また、『文春オンライン』の記事は当該人物の名称をすべてぼかして、文章上はどこのだれ兵衛であるのかが一般読者に明確になるようにも書かれてません。

しかし、Twitter上の廣田さん・室井さんのツイートを見ていた多くの衆人には、記事に書かれてるのが室井さんと廣田さんであることは猫も杓子もスグに察しがつきますし、ましてやそこで妖怪マニア――と、その他大勢感覚で杜撰に書かれた面々も、まったく同様です。(第三者からみて、廣田さんとつながってる妖怪マニアとやらに該当する大学の教壇に立ってない人々も地球上にあまりにもいないので


仮に、吾々の存在を見るなり読むなり確認をした上での無記載・思想信条そのものの内容改竄だとすれば、明らかな捏造です。
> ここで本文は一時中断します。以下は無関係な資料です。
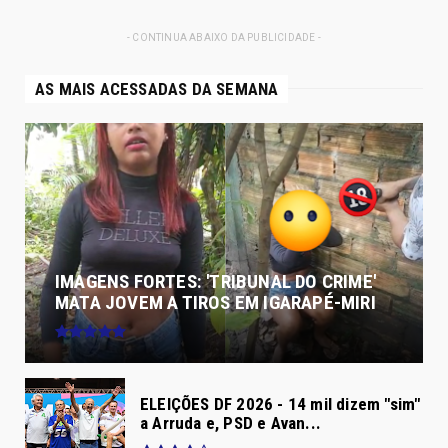
- CONTINUA ABAIXO DA PUBLICIDADE -
AS MAIS ACESSADAS DA SEMANA
IMAGENS FORTES: 'TRIBUNAL DO CRIME'
MATA JOVEM A TIROS EM IGARAPÉ-MIRI
ELEIÇÕES DF 2026 - 14 mil dizem "sim"
a Arruda e, PSD e Avan...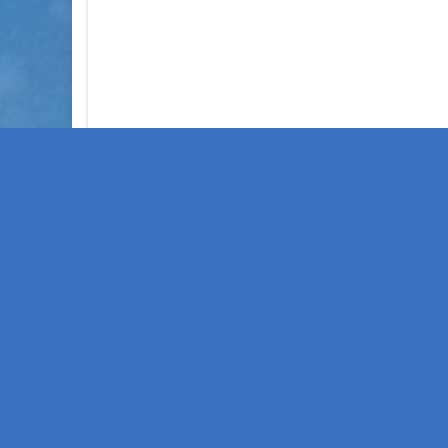
Alles Zufall, oder wa
APR.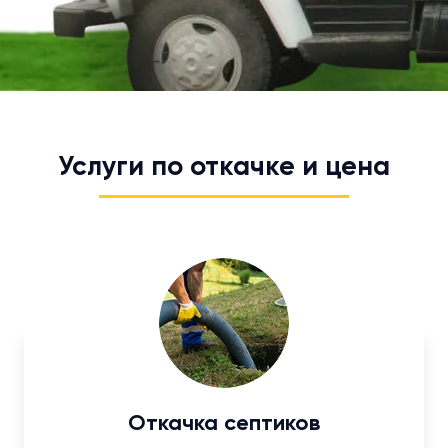
Услуги по откачке и цена
Откачка септиков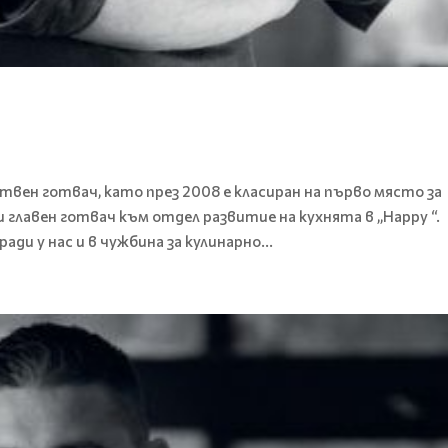
ен готвач, като през 2008 е класиран на първо място за
и главен готвач към отдел развитие на кухнята в ,,Happy “.
ди у нас и в чужбина за кулинарно...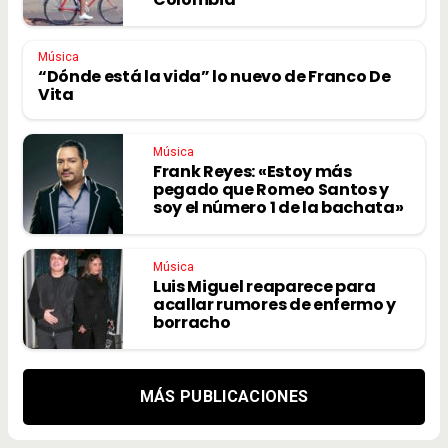
Música
“Dónde está la vida” lo nuevo de Franco De
Vita
Música
Frank Reyes: «Estoy más
pegado que Romeo Santos y
soy el número 1 de la bachata»
Música
Luis Miguel reaparece para
acallar rumores de enfermo y
borracho
MÁS PUBLICACIONES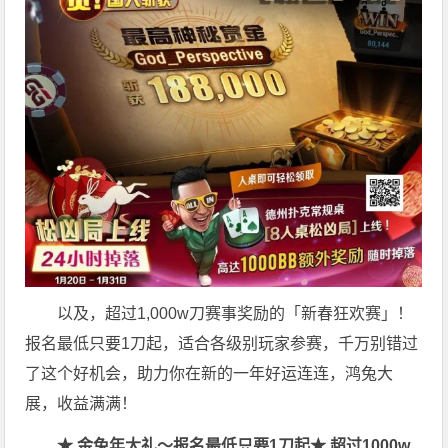
以及，超过1,000w刀赛事奖励的「新春狂欢赛」！
报名最低只要1刀起，适合各级别玩家参赛，千万别错过
了这个好机会，助力你在新的一年好运连连，鸿兔大
展，收益满满！
★ 金兔年大礼～报名最低只要1刀起
★ 超过1000w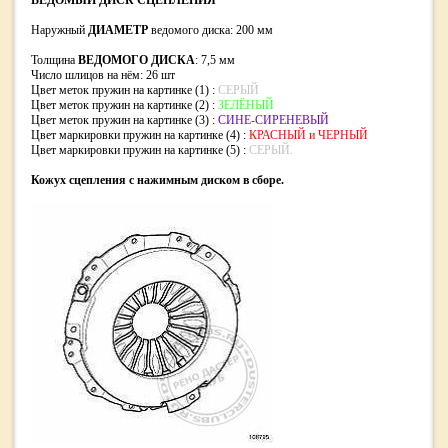
ВЕДОМЫЙ ДИСК СЦЕПЛЕНИЯ
Наружный
ДИАМЕТР
ведомого диска: 200 мм
Толщина
ВЕДОМОГО ДИСКА
: 7,5 мм
Число шлицов на нём: 26 шт
Цвет меток пружин на картинке (1) :
СЕРЫЙ
Цвет меток пружин на картинке (2) :
ЗЕЛЁНЫЙ
Цвет меток пружин на картинке (3) :
СИНЕ-СИРЕНЕВЫЙ
Цвет маркировки пружин на картинке (4) :
КРАСНЫЙ и ЧЕРНЫЙ
Цвет маркировки пружин на картинке (5) :
СЕРЫЙ.
Кожух сцепления с нажимным диском в сборе.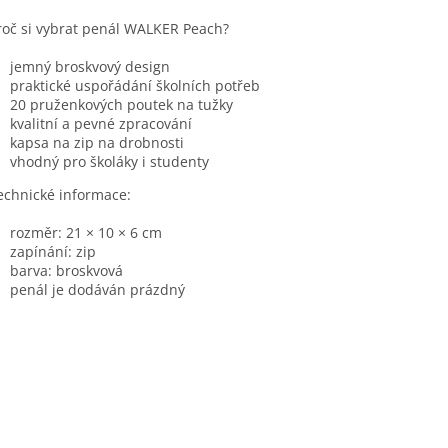
roč si vybrat penál WALKER Peach?
jemný broskvový design
praktické uspořádání školních potřeb
20 pruženkových poutek na tužky
kvalitní a pevné zpracování
kapsa na zip na drobnosti
vhodný pro školáky i studenty
echnické informace:
rozměr: 21 × 10 × 6 cm
zapínání: zip
barva: broskvová
penál je dodáván prázdný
しかし、捏造などは一切なく、単純に吾々の存在や発言を何ひとつ確認することなくあのようにまとめたのだとしたらば、そちらだった場合のほうが、真っ当な芯のある「民俗学」および「研究者と社会全般」に対する意見として配信されるべき内容と言えるものなのか、さらに疑問の生ずる記事です。


いずれにしろ、吾々が全く異なった思想を持った集団であると『文春オンライン』が配信したことは紛れもない事実です。
キチンとしたご回答なりを望む段、ここに意見書として艸して公開するものです。